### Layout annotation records
— START —

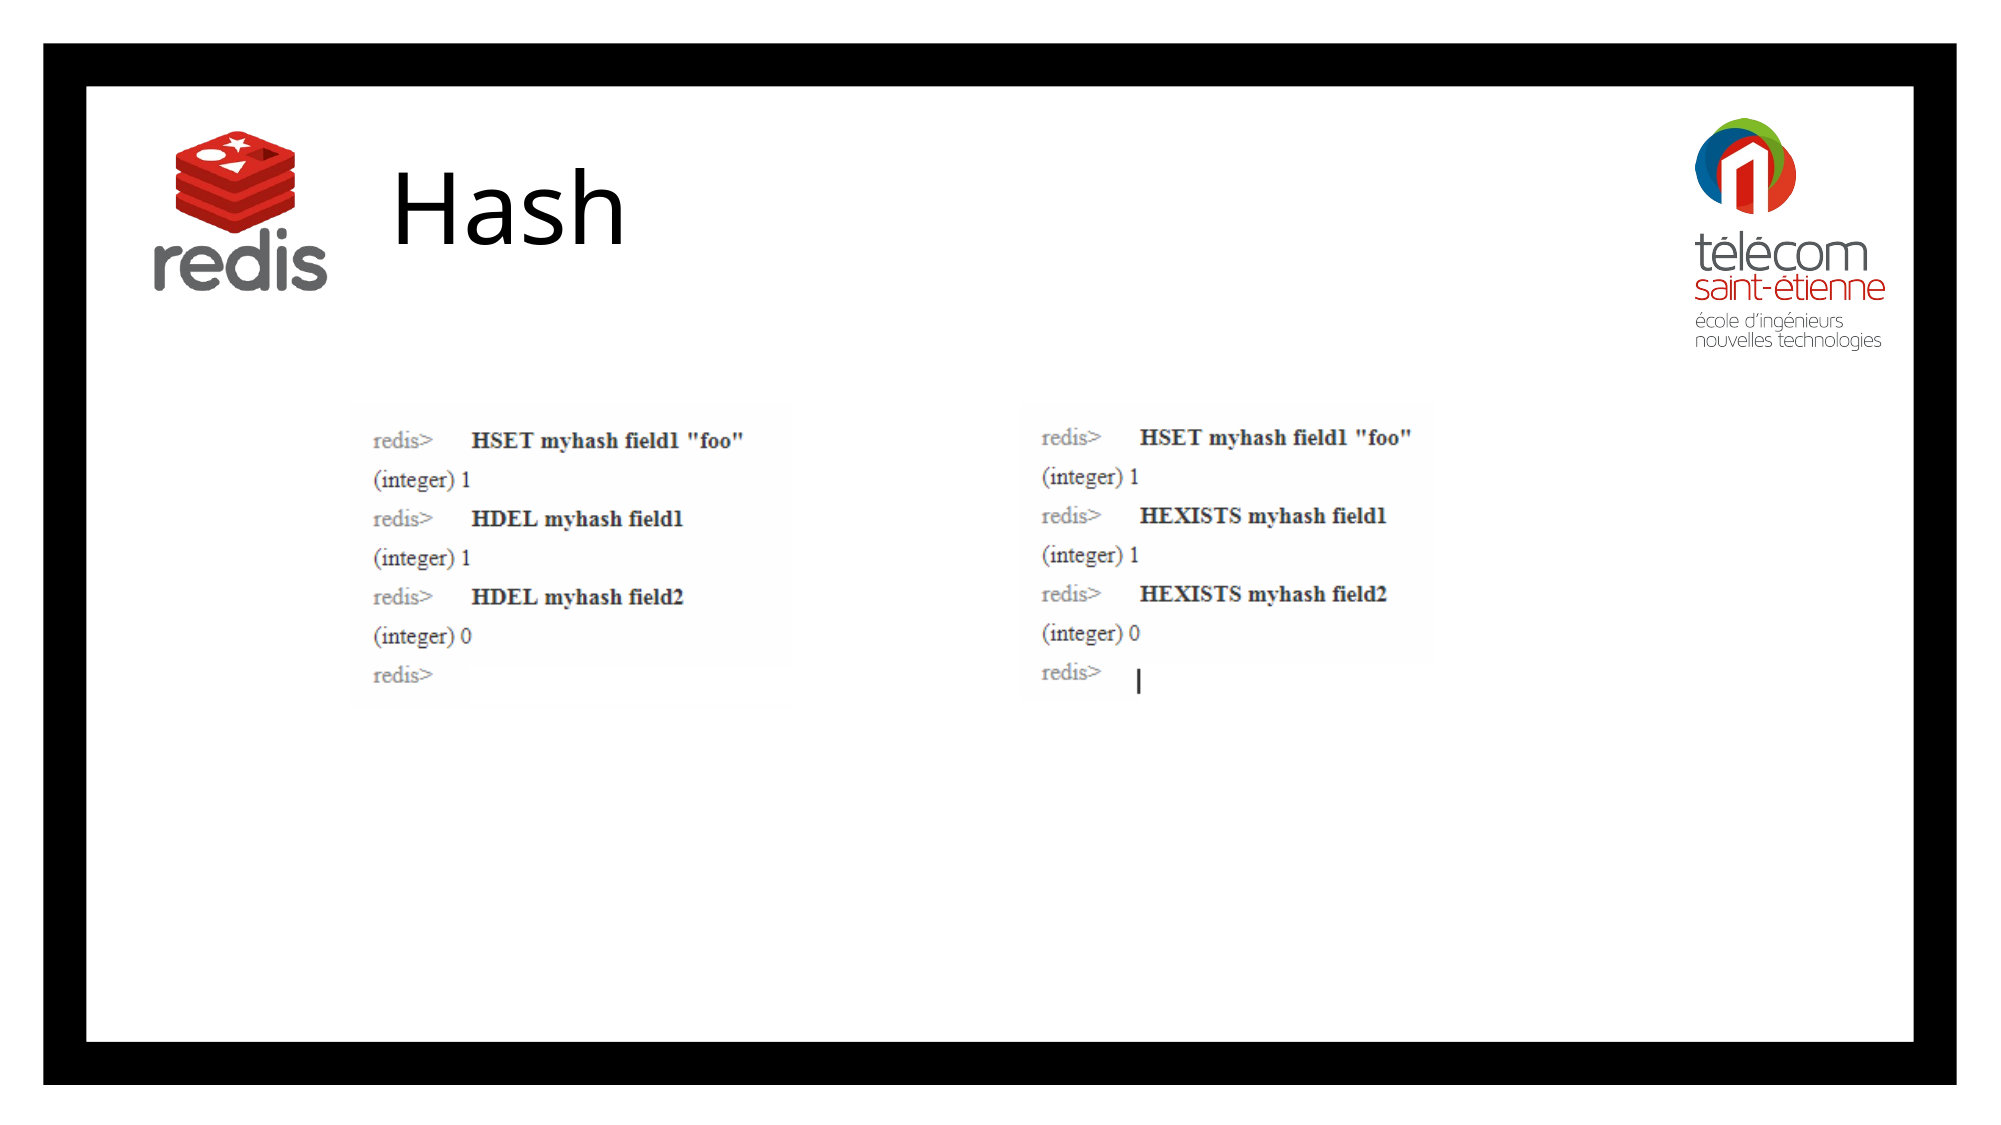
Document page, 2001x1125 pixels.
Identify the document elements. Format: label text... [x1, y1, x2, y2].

picture [1020, 403, 1435, 702]
picture [129, 116, 351, 304]
picture [1695, 118, 1885, 351]
picture [350, 403, 792, 708]
title Hash [369, 138, 1849, 304]
picture [1715, 134, 1730, 138]
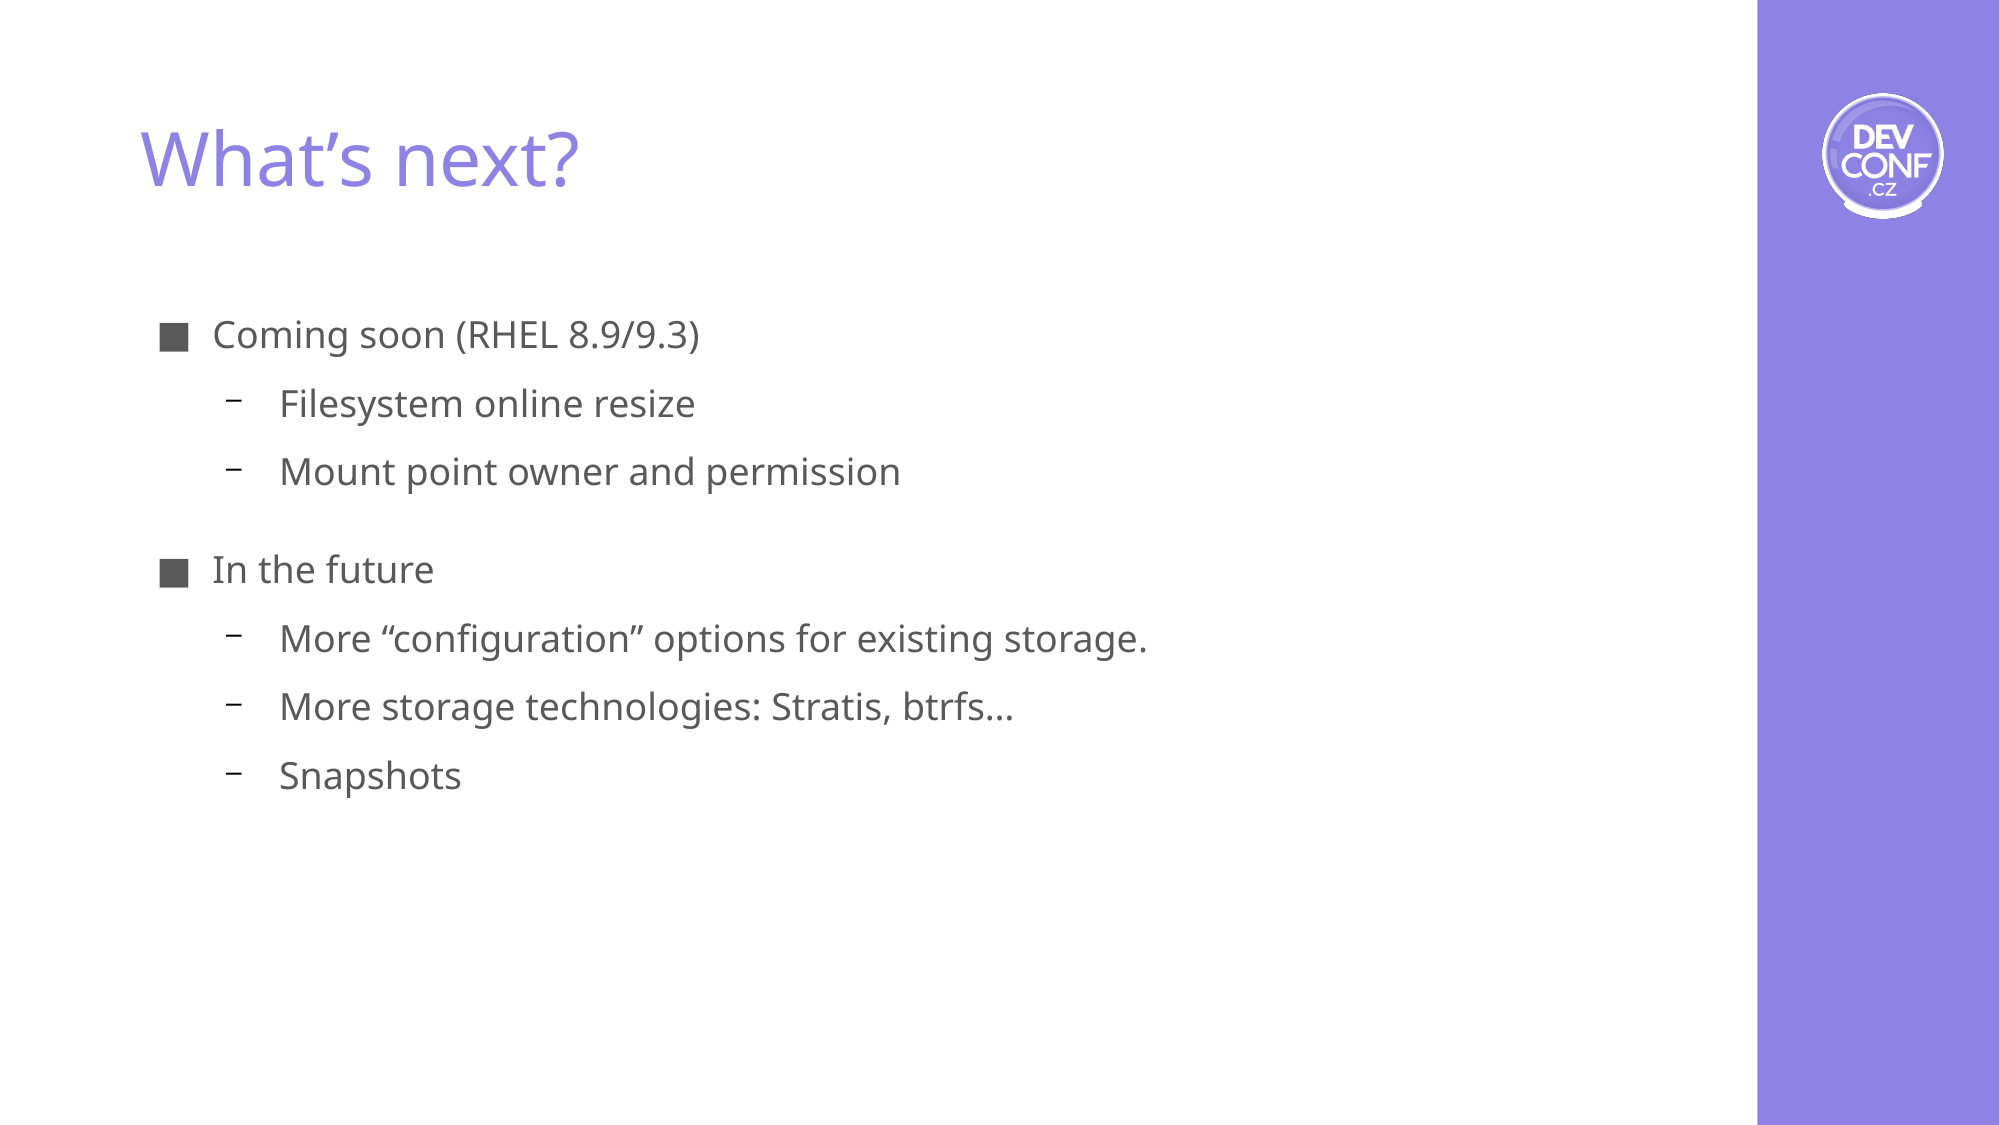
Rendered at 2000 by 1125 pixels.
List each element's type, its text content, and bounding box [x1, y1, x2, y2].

title What’s next? [140, 93, 1467, 219]
picture [1822, 93, 1944, 219]
list Coming soon (RHEL 8.9/9.3) Filesystem online resize Mount point owner and permission In the future More “configuration” options for existing storage. More storage technologies: Stratis, btrfs… Snapshots [137, 299, 1463, 987]
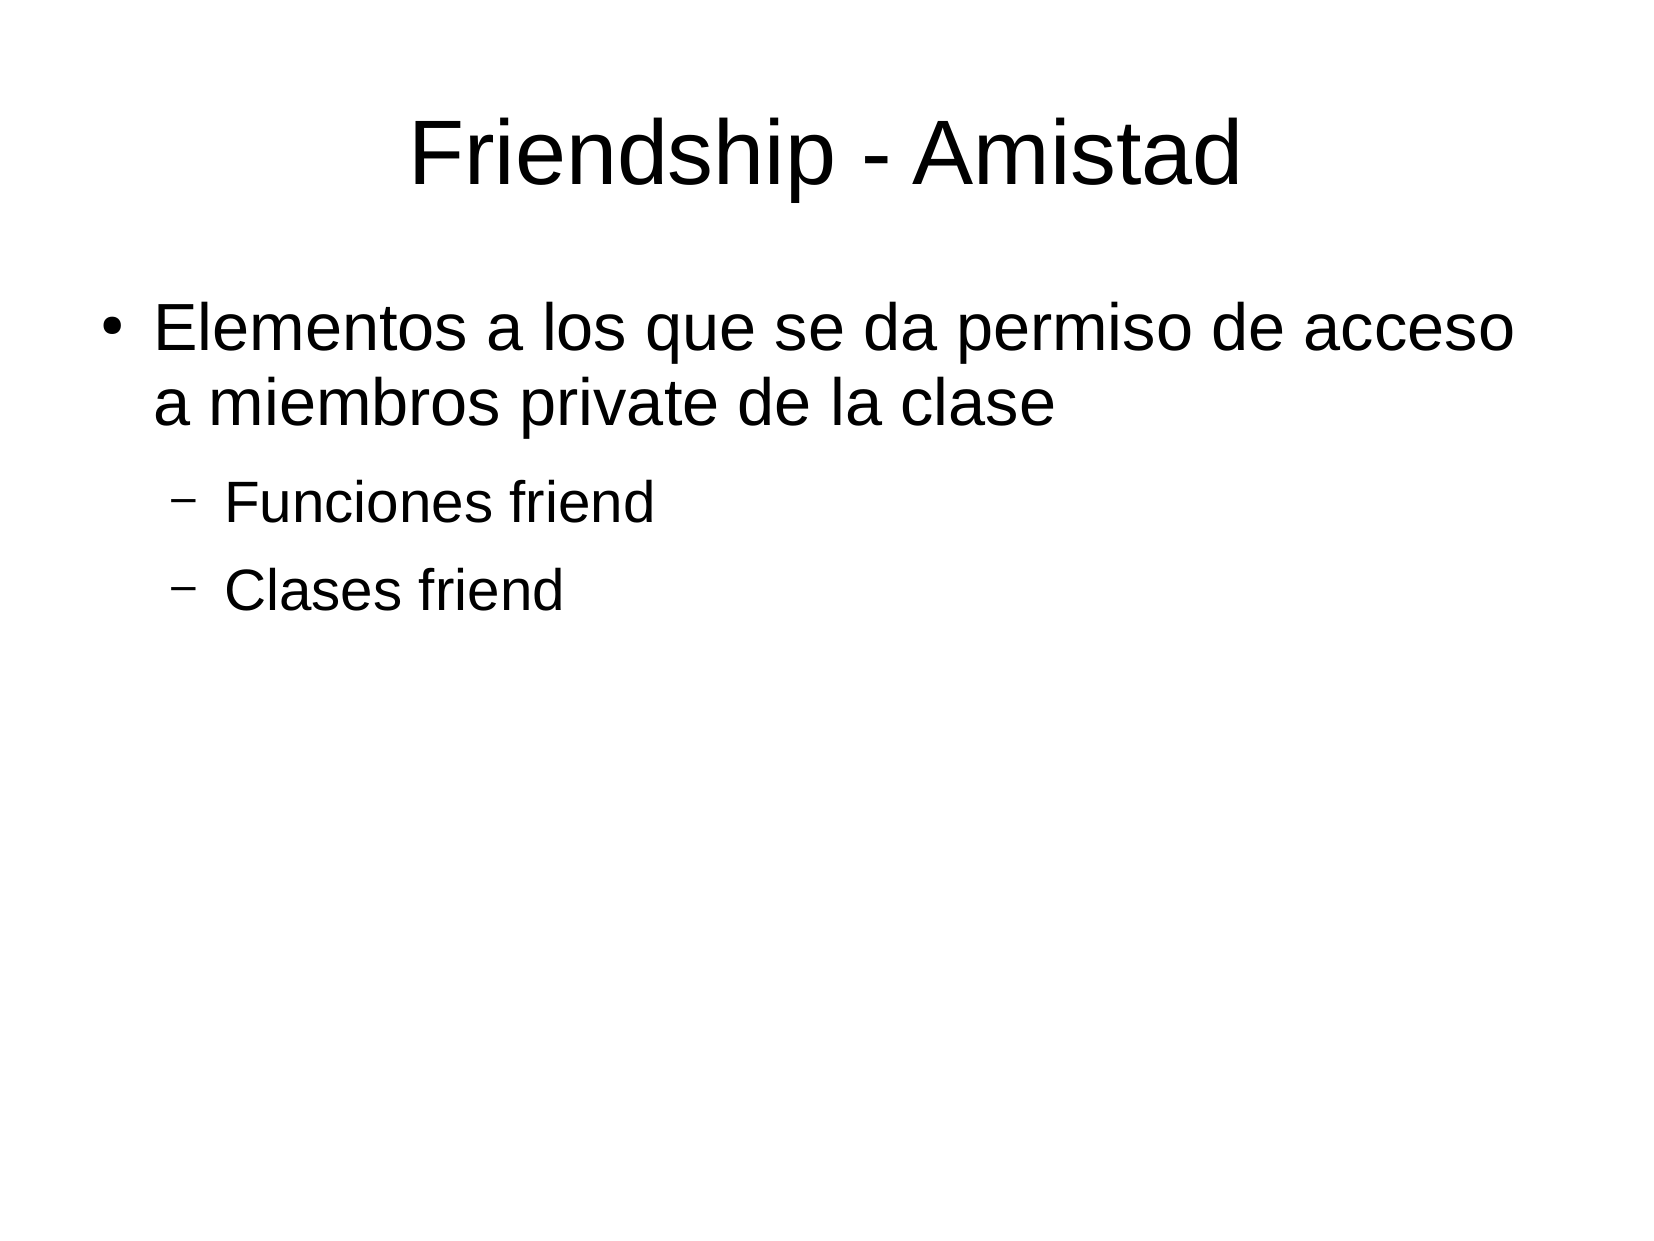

— END —

### Requirement
Turn all the data above into a numbered list with one line per item, skipping blank lines and leaving out the standalone picture markers.

### Result for this exercise
1. Document page, 2001x1125 pixels.
2. Identify the document elements. Format: label text... [x1, y1, x2, y2].
3. picture [1020, 403, 1435, 702]
4. picture [129, 116, 351, 304]
5. picture [1695, 118, 1885, 351]
6. picture [350, 403, 792, 708]
7. title Hash [369, 138, 1849, 304]
8. picture [1715, 134, 1730, 138]
9. Rendered at 2000 by 1125 pixels.
10. List each element's type, its text content, and bounding box [x1, y1, x2, y2].
11. title What’s next? [140, 93, 1467, 219]
12. picture [1822, 93, 1944, 219]
13. list Coming soon (RHEL 8.9/9.3) Filesystem online resize Mount point owner and permission In the future More “configuration” options for existing storage. More storage technologies: Stratis, btrfs… Snapshots [137, 299, 1463, 987]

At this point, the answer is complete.